### 数据集摘录:
* * * * *
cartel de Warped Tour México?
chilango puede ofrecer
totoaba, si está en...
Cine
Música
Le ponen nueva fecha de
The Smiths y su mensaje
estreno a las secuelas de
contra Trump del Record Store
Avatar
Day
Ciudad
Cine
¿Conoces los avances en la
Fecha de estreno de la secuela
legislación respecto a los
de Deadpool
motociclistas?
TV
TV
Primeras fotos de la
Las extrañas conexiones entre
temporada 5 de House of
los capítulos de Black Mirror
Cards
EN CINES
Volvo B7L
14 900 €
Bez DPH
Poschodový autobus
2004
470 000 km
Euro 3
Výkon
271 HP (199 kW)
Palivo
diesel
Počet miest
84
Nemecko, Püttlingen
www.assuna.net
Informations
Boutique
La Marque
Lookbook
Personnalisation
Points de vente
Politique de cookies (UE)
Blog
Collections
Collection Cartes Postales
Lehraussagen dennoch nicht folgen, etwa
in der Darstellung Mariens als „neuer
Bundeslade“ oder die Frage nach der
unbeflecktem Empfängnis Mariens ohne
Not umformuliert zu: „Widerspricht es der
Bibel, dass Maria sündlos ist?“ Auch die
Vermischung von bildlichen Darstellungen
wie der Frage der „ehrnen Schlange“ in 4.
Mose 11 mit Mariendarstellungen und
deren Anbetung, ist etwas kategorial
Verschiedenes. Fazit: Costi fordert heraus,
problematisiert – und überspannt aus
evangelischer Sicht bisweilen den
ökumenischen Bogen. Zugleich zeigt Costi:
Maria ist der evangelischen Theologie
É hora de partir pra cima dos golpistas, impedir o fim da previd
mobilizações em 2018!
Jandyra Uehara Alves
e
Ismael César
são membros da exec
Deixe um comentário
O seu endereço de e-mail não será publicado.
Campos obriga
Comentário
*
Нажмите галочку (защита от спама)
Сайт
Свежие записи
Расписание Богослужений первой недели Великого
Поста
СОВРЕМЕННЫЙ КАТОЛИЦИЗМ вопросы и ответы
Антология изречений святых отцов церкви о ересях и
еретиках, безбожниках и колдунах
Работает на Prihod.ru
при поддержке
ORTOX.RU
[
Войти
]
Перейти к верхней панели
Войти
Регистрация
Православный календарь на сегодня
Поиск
* * * * *
### 题目要求:
把上面材料的每一行逐字照抄下来，一字不改，顺序不变。

### 书面作答:
cartel de Warped Tour México?
chilango puede ofrecer
totoaba, si está en...
Cine
Música
Le ponen nueva fecha de
The Smiths y su mensaje
estreno a las secuelas de
contra Trump del Record Store
Avatar
Day
Ciudad
Cine
¿Conoces los avances en la
Fecha de estreno de la secuela
legislación respecto a los
de Deadpool
motociclistas?
TV
TV
Primeras fotos de la
Las extrañas conexiones entre
temporada 5 de House of
los capítulos de Black Mirror
Cards
EN CINES
Volvo B7L
14 900 €
Bez DPH
Poschodový autobus
2004
470 000 km
Euro 3
Výkon
271 HP (199 kW)
Palivo
diesel
Počet miest
84
Nemecko, Püttlingen
www.assuna.net
Informations
Boutique
La Marque
Lookbook
Personnalisation
Points de vente
Politique de cookies (UE)
Blog
Collections
Collection Cartes Postales
Lehraussagen dennoch nicht folgen, etwa
in der Darstellung Mariens als „neuer
Bundeslade“ oder die Frage nach der
unbeflecktem Empfängnis Mariens ohne
Not umformuliert zu: „Widerspricht es der
Bibel, dass Maria sündlos ist?“ Auch die
Vermischung von bildlichen Darstellungen
wie der Frage der „ehrnen Schlange“ in 4.
Mose 11 mit Mariendarstellungen und
deren Anbetung, ist etwas kategorial
Verschiedenes. Fazit: Costi fordert heraus,
problematisiert – und überspannt aus
evangelischer Sicht bisweilen den
ökumenischen Bogen. Zugleich zeigt Costi:
Maria ist der evangelischen Theologie
É hora de partir pra cima dos golpistas, impedir o fim da previd
mobilizações em 2018!
Jandyra Uehara Alves
e
Ismael César
são membros da exec
Deixe um comentário
O seu endereço de e-mail não será publicado.
Campos obriga
Comentário
*
Нажмите галочку (защита от спама)
Сайт
Свежие записи
Расписание Богослужений первой недели Великого
Поста
СОВРЕМЕННЫЙ КАТОЛИЦИЗМ вопросы и ответы
Антология изречений святых отцов церкви о ересях и
еретиках, безбожниках и колдунах
Работает на Prihod.ru
при поддержке
ORTOX.RU
[
Войти
]
Перейти к верхней панели
Войти
Регистрация
Православный календарь на сегодня
Поиск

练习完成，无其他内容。